Labeled region records:
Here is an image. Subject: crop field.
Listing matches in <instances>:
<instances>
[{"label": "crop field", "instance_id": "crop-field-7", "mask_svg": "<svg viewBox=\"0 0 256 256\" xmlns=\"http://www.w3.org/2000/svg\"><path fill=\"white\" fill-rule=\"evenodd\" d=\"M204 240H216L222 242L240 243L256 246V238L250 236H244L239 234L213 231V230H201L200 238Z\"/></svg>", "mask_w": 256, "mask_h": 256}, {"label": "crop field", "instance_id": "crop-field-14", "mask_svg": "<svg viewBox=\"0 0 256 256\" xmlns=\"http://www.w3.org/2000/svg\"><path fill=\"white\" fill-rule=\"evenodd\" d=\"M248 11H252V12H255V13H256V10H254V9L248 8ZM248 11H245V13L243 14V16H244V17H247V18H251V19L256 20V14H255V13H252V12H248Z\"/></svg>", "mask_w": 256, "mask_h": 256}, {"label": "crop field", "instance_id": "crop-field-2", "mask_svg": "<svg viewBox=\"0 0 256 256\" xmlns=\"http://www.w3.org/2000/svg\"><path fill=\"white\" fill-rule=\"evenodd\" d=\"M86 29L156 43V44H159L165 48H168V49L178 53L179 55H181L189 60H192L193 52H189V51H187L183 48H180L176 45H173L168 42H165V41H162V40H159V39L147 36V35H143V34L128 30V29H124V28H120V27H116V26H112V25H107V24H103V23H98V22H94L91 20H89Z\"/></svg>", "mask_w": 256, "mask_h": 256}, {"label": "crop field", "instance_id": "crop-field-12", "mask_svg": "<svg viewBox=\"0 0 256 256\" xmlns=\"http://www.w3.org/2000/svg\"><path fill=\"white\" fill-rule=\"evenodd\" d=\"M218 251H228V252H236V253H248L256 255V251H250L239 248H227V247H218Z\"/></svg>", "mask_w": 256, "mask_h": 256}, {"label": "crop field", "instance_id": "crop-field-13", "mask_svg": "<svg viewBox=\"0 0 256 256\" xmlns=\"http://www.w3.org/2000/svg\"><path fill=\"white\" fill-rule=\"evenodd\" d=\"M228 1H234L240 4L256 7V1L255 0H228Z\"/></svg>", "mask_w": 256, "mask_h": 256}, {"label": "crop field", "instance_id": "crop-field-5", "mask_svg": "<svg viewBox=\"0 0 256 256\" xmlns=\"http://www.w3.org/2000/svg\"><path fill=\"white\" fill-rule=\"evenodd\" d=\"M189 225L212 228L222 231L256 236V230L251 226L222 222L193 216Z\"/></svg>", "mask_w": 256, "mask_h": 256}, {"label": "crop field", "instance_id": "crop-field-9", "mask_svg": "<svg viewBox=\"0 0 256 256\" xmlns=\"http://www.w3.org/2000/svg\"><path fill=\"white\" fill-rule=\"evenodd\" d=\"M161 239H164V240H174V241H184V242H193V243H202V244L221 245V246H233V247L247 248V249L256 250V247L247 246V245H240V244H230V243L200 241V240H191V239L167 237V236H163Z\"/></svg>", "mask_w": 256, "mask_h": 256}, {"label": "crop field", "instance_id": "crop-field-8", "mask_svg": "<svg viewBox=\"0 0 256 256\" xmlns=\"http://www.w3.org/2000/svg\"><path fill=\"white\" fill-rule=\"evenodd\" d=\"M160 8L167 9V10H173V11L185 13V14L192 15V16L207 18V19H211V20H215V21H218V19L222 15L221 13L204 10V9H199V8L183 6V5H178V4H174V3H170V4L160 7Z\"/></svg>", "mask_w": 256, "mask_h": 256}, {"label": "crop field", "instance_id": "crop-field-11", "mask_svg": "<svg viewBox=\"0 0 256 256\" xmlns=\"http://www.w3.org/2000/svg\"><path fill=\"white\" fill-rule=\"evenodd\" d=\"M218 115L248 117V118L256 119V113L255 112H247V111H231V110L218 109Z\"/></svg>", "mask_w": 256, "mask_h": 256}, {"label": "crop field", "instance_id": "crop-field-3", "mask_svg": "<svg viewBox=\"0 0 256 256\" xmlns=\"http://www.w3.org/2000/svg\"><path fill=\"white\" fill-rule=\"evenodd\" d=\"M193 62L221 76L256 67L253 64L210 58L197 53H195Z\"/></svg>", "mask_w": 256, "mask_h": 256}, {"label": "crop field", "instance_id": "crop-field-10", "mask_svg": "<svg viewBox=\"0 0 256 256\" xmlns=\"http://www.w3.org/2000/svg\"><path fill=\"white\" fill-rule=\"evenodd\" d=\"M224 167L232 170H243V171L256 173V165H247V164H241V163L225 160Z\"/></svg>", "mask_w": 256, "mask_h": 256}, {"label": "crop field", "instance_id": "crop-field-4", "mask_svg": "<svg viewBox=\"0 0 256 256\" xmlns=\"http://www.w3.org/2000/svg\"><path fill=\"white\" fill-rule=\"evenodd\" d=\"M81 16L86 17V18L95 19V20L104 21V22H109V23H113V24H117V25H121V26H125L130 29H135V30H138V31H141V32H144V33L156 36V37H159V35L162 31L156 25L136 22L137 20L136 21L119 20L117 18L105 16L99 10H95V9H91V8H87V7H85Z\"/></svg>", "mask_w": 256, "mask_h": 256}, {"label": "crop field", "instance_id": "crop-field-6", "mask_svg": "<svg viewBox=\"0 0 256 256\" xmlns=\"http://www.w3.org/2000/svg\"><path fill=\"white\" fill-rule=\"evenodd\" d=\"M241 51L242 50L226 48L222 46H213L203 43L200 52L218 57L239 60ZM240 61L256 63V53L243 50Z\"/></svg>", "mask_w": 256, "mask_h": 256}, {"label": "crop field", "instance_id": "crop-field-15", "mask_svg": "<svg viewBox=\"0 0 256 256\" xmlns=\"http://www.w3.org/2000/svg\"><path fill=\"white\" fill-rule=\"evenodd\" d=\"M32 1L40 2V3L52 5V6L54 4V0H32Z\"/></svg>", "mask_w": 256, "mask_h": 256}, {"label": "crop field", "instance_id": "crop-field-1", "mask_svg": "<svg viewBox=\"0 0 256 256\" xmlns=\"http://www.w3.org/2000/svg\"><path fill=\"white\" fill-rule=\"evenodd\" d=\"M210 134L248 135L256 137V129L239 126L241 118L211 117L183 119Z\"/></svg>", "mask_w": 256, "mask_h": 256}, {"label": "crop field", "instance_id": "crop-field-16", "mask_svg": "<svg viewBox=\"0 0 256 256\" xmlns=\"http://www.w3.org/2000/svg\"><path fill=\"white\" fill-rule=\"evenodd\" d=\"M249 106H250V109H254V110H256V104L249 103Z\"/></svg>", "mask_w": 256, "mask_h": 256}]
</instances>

• _Job_: Retype all of the material above with every character intact.

• _Problem solution_:
Here is an image. Subject: crop field.
Listing matches in <instances>:
<instances>
[{"label": "crop field", "instance_id": "crop-field-7", "mask_svg": "<svg viewBox=\"0 0 256 256\" xmlns=\"http://www.w3.org/2000/svg\"><path fill=\"white\" fill-rule=\"evenodd\" d=\"M204 240H216L222 242L240 243L256 246V238L250 236H244L239 234L213 231V230H201L200 238Z\"/></svg>", "mask_w": 256, "mask_h": 256}, {"label": "crop field", "instance_id": "crop-field-14", "mask_svg": "<svg viewBox=\"0 0 256 256\" xmlns=\"http://www.w3.org/2000/svg\"><path fill=\"white\" fill-rule=\"evenodd\" d=\"M248 11H252V12H255V13H256V10H254V9L248 8ZM248 11H245V13L243 14V16H244V17H247V18H251V19L256 20V14H255V13H252V12H248Z\"/></svg>", "mask_w": 256, "mask_h": 256}, {"label": "crop field", "instance_id": "crop-field-2", "mask_svg": "<svg viewBox=\"0 0 256 256\" xmlns=\"http://www.w3.org/2000/svg\"><path fill=\"white\" fill-rule=\"evenodd\" d=\"M86 29L156 43V44H159L165 48H168V49L178 53L179 55H181L189 60H192L193 52H189V51H187L183 48H180L176 45H173L168 42H165V41H162V40H159V39L147 36V35H143V34L128 30V29H124V28H120V27H116V26H112V25H107V24H103V23H98V22H94L91 20H89Z\"/></svg>", "mask_w": 256, "mask_h": 256}, {"label": "crop field", "instance_id": "crop-field-12", "mask_svg": "<svg viewBox=\"0 0 256 256\" xmlns=\"http://www.w3.org/2000/svg\"><path fill=\"white\" fill-rule=\"evenodd\" d=\"M218 251H228V252H236V253H248L256 255V251H250L239 248H227V247H218Z\"/></svg>", "mask_w": 256, "mask_h": 256}, {"label": "crop field", "instance_id": "crop-field-13", "mask_svg": "<svg viewBox=\"0 0 256 256\" xmlns=\"http://www.w3.org/2000/svg\"><path fill=\"white\" fill-rule=\"evenodd\" d=\"M228 1H234L240 4L256 7V1L255 0H228Z\"/></svg>", "mask_w": 256, "mask_h": 256}, {"label": "crop field", "instance_id": "crop-field-5", "mask_svg": "<svg viewBox=\"0 0 256 256\" xmlns=\"http://www.w3.org/2000/svg\"><path fill=\"white\" fill-rule=\"evenodd\" d=\"M189 225L212 228L222 231L256 236V230L251 226L222 222L193 216Z\"/></svg>", "mask_w": 256, "mask_h": 256}, {"label": "crop field", "instance_id": "crop-field-9", "mask_svg": "<svg viewBox=\"0 0 256 256\" xmlns=\"http://www.w3.org/2000/svg\"><path fill=\"white\" fill-rule=\"evenodd\" d=\"M161 239H164V240H174V241H184V242H193V243H202V244L221 245V246H233V247L247 248V249L256 250V247L247 246V245H240V244H230V243L200 241V240H191V239L167 237V236H163Z\"/></svg>", "mask_w": 256, "mask_h": 256}, {"label": "crop field", "instance_id": "crop-field-8", "mask_svg": "<svg viewBox=\"0 0 256 256\" xmlns=\"http://www.w3.org/2000/svg\"><path fill=\"white\" fill-rule=\"evenodd\" d=\"M160 8L167 9V10H173V11L185 13V14L192 15V16L207 18V19H211V20H215V21H218V19L222 15L221 13L204 10V9H199V8L183 6V5H178V4H174V3H170V4L160 7Z\"/></svg>", "mask_w": 256, "mask_h": 256}, {"label": "crop field", "instance_id": "crop-field-11", "mask_svg": "<svg viewBox=\"0 0 256 256\" xmlns=\"http://www.w3.org/2000/svg\"><path fill=\"white\" fill-rule=\"evenodd\" d=\"M218 115L248 117V118L256 119V113L255 112H247V111H231V110L218 109Z\"/></svg>", "mask_w": 256, "mask_h": 256}, {"label": "crop field", "instance_id": "crop-field-3", "mask_svg": "<svg viewBox=\"0 0 256 256\" xmlns=\"http://www.w3.org/2000/svg\"><path fill=\"white\" fill-rule=\"evenodd\" d=\"M193 62L221 76L256 67L253 64L210 58L197 53H195Z\"/></svg>", "mask_w": 256, "mask_h": 256}, {"label": "crop field", "instance_id": "crop-field-10", "mask_svg": "<svg viewBox=\"0 0 256 256\" xmlns=\"http://www.w3.org/2000/svg\"><path fill=\"white\" fill-rule=\"evenodd\" d=\"M224 167L232 170H243V171L256 173V165H247V164H241V163L225 160Z\"/></svg>", "mask_w": 256, "mask_h": 256}, {"label": "crop field", "instance_id": "crop-field-4", "mask_svg": "<svg viewBox=\"0 0 256 256\" xmlns=\"http://www.w3.org/2000/svg\"><path fill=\"white\" fill-rule=\"evenodd\" d=\"M81 16L86 17V18L95 19V20L104 21V22H109V23H113V24H117V25H121V26H125L130 29H135V30H138V31H141V32H144V33L156 36V37H159V35L162 31L156 25L136 22L137 20L136 21L119 20L117 18L105 16L99 10H95V9H91V8H87V7H85Z\"/></svg>", "mask_w": 256, "mask_h": 256}, {"label": "crop field", "instance_id": "crop-field-6", "mask_svg": "<svg viewBox=\"0 0 256 256\" xmlns=\"http://www.w3.org/2000/svg\"><path fill=\"white\" fill-rule=\"evenodd\" d=\"M241 51L242 50L226 48L222 46H213L203 43L200 52L218 57L239 60ZM240 61L256 63V53L243 50Z\"/></svg>", "mask_w": 256, "mask_h": 256}, {"label": "crop field", "instance_id": "crop-field-15", "mask_svg": "<svg viewBox=\"0 0 256 256\" xmlns=\"http://www.w3.org/2000/svg\"><path fill=\"white\" fill-rule=\"evenodd\" d=\"M32 1L40 2V3L52 5V6L54 4V0H32Z\"/></svg>", "mask_w": 256, "mask_h": 256}, {"label": "crop field", "instance_id": "crop-field-1", "mask_svg": "<svg viewBox=\"0 0 256 256\" xmlns=\"http://www.w3.org/2000/svg\"><path fill=\"white\" fill-rule=\"evenodd\" d=\"M210 134L248 135L256 137V129L239 126L241 118L211 117L183 119Z\"/></svg>", "mask_w": 256, "mask_h": 256}, {"label": "crop field", "instance_id": "crop-field-16", "mask_svg": "<svg viewBox=\"0 0 256 256\" xmlns=\"http://www.w3.org/2000/svg\"><path fill=\"white\" fill-rule=\"evenodd\" d=\"M249 106H250V109H254V110H256V104L249 103Z\"/></svg>", "mask_w": 256, "mask_h": 256}]
</instances>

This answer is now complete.